#### [What you have to do]
Repeat each record exactly. Any picture gets left out.

(Circuit design text data)

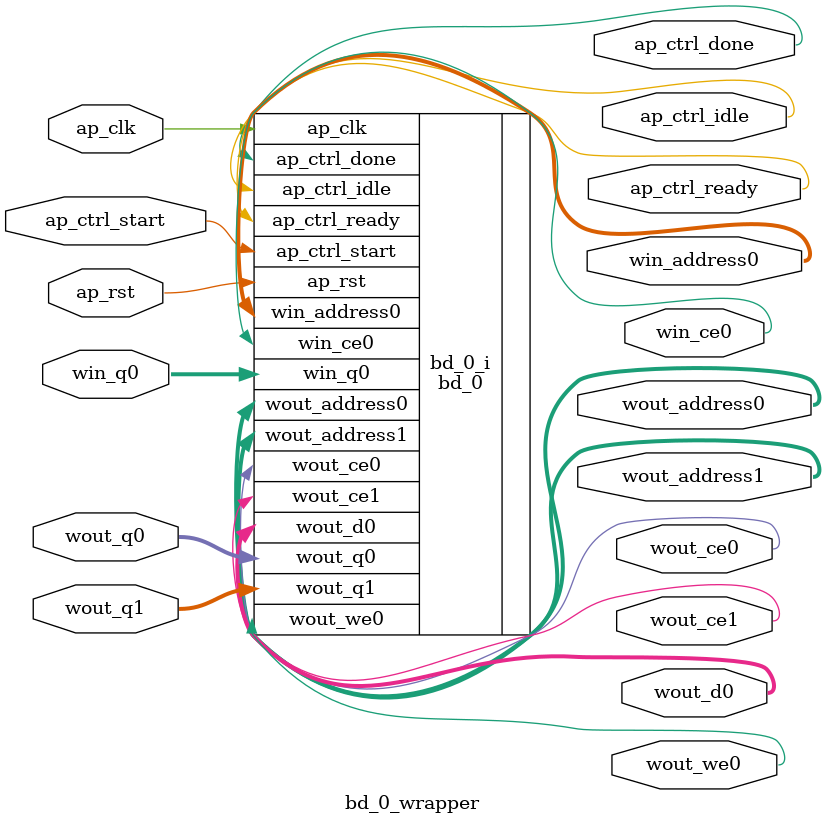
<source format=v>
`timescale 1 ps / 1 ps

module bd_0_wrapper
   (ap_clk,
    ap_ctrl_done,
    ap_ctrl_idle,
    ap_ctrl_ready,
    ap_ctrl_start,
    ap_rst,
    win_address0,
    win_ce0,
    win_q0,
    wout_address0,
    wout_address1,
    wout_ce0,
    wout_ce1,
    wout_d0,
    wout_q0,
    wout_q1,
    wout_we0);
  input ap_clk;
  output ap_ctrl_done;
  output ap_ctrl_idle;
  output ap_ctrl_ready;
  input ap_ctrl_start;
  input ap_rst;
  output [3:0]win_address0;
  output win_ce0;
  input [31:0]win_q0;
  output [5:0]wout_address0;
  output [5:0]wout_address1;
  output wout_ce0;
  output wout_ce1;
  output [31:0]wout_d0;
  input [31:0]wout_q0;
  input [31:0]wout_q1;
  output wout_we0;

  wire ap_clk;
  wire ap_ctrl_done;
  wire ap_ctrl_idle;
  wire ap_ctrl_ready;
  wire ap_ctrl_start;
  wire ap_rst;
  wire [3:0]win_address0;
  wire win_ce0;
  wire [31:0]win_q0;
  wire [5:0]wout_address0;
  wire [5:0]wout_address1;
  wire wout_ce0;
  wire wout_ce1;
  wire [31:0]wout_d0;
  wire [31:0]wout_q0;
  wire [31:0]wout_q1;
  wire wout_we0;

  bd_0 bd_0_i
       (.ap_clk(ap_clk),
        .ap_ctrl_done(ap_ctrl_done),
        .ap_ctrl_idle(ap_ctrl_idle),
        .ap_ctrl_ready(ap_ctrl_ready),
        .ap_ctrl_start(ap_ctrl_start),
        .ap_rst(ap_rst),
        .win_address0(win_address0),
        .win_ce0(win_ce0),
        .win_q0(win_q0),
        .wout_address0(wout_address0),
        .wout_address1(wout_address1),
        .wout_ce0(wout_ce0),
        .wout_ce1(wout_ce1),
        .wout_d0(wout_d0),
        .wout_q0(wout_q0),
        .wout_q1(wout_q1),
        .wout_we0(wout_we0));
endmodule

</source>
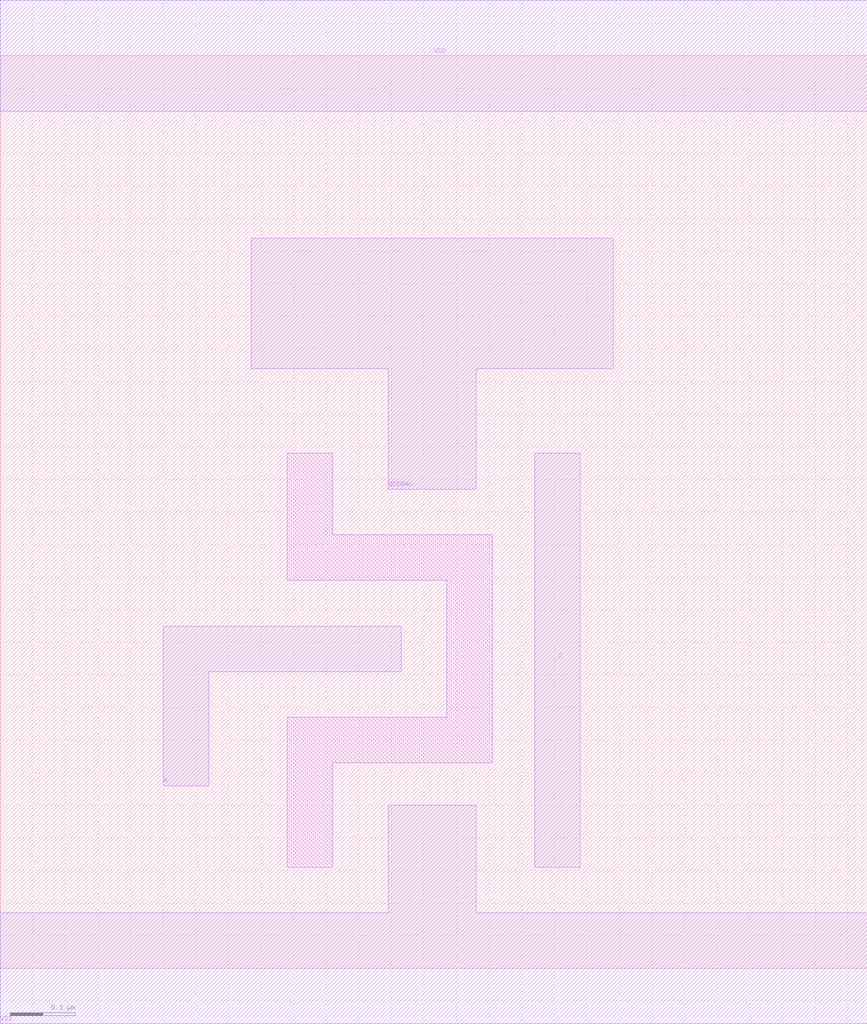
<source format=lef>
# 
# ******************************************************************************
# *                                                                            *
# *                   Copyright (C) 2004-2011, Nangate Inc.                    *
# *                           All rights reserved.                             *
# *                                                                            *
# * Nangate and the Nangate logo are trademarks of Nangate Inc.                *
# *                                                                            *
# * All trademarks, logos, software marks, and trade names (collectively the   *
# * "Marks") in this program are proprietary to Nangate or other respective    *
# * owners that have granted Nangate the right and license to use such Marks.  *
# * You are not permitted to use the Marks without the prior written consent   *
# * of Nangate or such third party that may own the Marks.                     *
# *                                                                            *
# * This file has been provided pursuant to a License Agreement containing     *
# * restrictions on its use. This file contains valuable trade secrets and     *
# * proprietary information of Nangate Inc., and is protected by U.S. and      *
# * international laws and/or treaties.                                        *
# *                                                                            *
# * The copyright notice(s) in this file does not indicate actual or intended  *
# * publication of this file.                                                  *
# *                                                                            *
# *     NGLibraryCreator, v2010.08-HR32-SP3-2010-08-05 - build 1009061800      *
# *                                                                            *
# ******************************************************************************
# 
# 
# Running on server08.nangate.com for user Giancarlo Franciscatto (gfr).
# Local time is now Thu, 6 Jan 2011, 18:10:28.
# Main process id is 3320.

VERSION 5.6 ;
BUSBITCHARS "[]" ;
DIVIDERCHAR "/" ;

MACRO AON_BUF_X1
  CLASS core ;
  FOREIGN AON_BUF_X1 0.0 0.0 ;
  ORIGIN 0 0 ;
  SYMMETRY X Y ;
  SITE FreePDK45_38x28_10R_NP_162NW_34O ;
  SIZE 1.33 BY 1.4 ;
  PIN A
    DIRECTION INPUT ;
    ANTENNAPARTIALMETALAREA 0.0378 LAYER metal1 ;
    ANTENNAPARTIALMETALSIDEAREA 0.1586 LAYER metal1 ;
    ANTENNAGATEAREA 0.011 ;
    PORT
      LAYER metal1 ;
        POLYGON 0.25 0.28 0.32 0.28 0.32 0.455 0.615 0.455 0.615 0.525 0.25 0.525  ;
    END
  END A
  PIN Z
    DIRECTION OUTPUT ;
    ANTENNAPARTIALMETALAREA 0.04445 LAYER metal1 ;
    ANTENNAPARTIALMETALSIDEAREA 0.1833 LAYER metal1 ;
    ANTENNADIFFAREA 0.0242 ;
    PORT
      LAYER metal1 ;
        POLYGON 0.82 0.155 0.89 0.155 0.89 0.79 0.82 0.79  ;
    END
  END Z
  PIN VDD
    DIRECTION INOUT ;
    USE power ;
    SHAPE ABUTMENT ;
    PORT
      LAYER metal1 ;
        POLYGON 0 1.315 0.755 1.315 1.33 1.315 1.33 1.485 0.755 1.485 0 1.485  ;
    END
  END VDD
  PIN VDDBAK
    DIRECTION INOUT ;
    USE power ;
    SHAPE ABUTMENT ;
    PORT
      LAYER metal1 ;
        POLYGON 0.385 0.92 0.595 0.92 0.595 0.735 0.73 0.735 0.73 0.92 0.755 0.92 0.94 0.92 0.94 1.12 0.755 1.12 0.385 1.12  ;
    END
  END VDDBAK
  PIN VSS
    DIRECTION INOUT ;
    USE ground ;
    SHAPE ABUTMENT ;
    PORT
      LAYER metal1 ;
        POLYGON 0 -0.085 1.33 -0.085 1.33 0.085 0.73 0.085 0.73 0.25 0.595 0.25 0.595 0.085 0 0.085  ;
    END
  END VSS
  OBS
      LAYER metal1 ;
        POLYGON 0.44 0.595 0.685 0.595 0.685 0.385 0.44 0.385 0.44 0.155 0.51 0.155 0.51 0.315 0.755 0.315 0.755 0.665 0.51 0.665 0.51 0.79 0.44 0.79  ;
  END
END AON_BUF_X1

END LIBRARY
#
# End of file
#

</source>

#### [Solution]
<source format=v>
`timescale 1 ps / 1 ps

module bd_0_wrapper
   (ap_clk,
    ap_ctrl_done,
    ap_ctrl_idle,
    ap_ctrl_ready,
    ap_ctrl_start,
    ap_rst,
    win_address0,
    win_ce0,
    win_q0,
    wout_address0,
    wout_address1,
    wout_ce0,
    wout_ce1,
    wout_d0,
    wout_q0,
    wout_q1,
    wout_we0);
  input ap_clk;
  output ap_ctrl_done;
  output ap_ctrl_idle;
  output ap_ctrl_ready;
  input ap_ctrl_start;
  input ap_rst;
  output [3:0]win_address0;
  output win_ce0;
  input [31:0]win_q0;
  output [5:0]wout_address0;
  output [5:0]wout_address1;
  output wout_ce0;
  output wout_ce1;
  output [31:0]wout_d0;
  input [31:0]wout_q0;
  input [31:0]wout_q1;
  output wout_we0;

  wire ap_clk;
  wire ap_ctrl_done;
  wire ap_ctrl_idle;
  wire ap_ctrl_ready;
  wire ap_ctrl_start;
  wire ap_rst;
  wire [3:0]win_address0;
  wire win_ce0;
  wire [31:0]win_q0;
  wire [5:0]wout_address0;
  wire [5:0]wout_address1;
  wire wout_ce0;
  wire wout_ce1;
  wire [31:0]wout_d0;
  wire [31:0]wout_q0;
  wire [31:0]wout_q1;
  wire wout_we0;

  bd_0 bd_0_i
       (.ap_clk(ap_clk),
        .ap_ctrl_done(ap_ctrl_done),
        .ap_ctrl_idle(ap_ctrl_idle),
        .ap_ctrl_ready(ap_ctrl_ready),
        .ap_ctrl_start(ap_ctrl_start),
        .ap_rst(ap_rst),
        .win_address0(win_address0),
        .win_ce0(win_ce0),
        .win_q0(win_q0),
        .wout_address0(wout_address0),
        .wout_address1(wout_address1),
        .wout_ce0(wout_ce0),
        .wout_ce1(wout_ce1),
        .wout_d0(wout_d0),
        .wout_q0(wout_q0),
        .wout_q1(wout_q1),
        .wout_we0(wout_we0));
endmodule

</source>
<source format=lef>
# 
# ******************************************************************************
# *                                                                            *
# *                   Copyright (C) 2004-2011, Nangate Inc.                    *
# *                           All rights reserved.                             *
# *                                                                            *
# * Nangate and the Nangate logo are trademarks of Nangate Inc.                *
# *                                                                            *
# * All trademarks, logos, software marks, and trade names (collectively the   *
# * "Marks") in this program are proprietary to Nangate or other respective    *
# * owners that have granted Nangate the right and license to use such Marks.  *
# * You are not permitted to use the Marks without the prior written consent   *
# * of Nangate or such third party that may own the Marks.                     *
# *                                                                            *
# * This file has been provided pursuant to a License Agreement containing     *
# * restrictions on its use. This file contains valuable trade secrets and     *
# * proprietary information of Nangate Inc., and is protected by U.S. and      *
# * international laws and/or treaties.                                        *
# *                                                                            *
# * The copyright notice(s) in this file does not indicate actual or intended  *
# * publication of this file.                                                  *
# *                                                                            *
# *     NGLibraryCreator, v2010.08-HR32-SP3-2010-08-05 - build 1009061800      *
# *                                                                            *
# ******************************************************************************
# 
# 
# Running on server08.nangate.com for user Giancarlo Franciscatto (gfr).
# Local time is now Thu, 6 Jan 2011, 18:10:28.
# Main process id is 3320.

VERSION 5.6 ;
BUSBITCHARS "[]" ;
DIVIDERCHAR "/" ;

MACRO AON_BUF_X1
  CLASS core ;
  FOREIGN AON_BUF_X1 0.0 0.0 ;
  ORIGIN 0 0 ;
  SYMMETRY X Y ;
  SITE FreePDK45_38x28_10R_NP_162NW_34O ;
  SIZE 1.33 BY 1.4 ;
  PIN A
    DIRECTION INPUT ;
    ANTENNAPARTIALMETALAREA 0.0378 LAYER metal1 ;
    ANTENNAPARTIALMETALSIDEAREA 0.1586 LAYER metal1 ;
    ANTENNAGATEAREA 0.011 ;
    PORT
      LAYER metal1 ;
        POLYGON 0.25 0.28 0.32 0.28 0.32 0.455 0.615 0.455 0.615 0.525 0.25 0.525  ;
    END
  END A
  PIN Z
    DIRECTION OUTPUT ;
    ANTENNAPARTIALMETALAREA 0.04445 LAYER metal1 ;
    ANTENNAPARTIALMETALSIDEAREA 0.1833 LAYER metal1 ;
    ANTENNADIFFAREA 0.0242 ;
    PORT
      LAYER metal1 ;
        POLYGON 0.82 0.155 0.89 0.155 0.89 0.79 0.82 0.79  ;
    END
  END Z
  PIN VDD
    DIRECTION INOUT ;
    USE power ;
    SHAPE ABUTMENT ;
    PORT
      LAYER metal1 ;
        POLYGON 0 1.315 0.755 1.315 1.33 1.315 1.33 1.485 0.755 1.485 0 1.485  ;
    END
  END VDD
  PIN VDDBAK
    DIRECTION INOUT ;
    USE power ;
    SHAPE ABUTMENT ;
    PORT
      LAYER metal1 ;
        POLYGON 0.385 0.92 0.595 0.92 0.595 0.735 0.73 0.735 0.73 0.92 0.755 0.92 0.94 0.92 0.94 1.12 0.755 1.12 0.385 1.12  ;
    END
  END VDDBAK
  PIN VSS
    DIRECTION INOUT ;
    USE ground ;
    SHAPE ABUTMENT ;
    PORT
      LAYER metal1 ;
        POLYGON 0 -0.085 1.33 -0.085 1.33 0.085 0.73 0.085 0.73 0.25 0.595 0.25 0.595 0.085 0 0.085  ;
    END
  END VSS
  OBS
      LAYER metal1 ;
        POLYGON 0.44 0.595 0.685 0.595 0.685 0.385 0.44 0.385 0.44 0.155 0.51 0.155 0.51 0.315 0.755 0.315 0.755 0.665 0.51 0.665 0.51 0.79 0.44 0.79  ;
  END
END AON_BUF_X1

END LIBRARY
#
# End of file
#

</source>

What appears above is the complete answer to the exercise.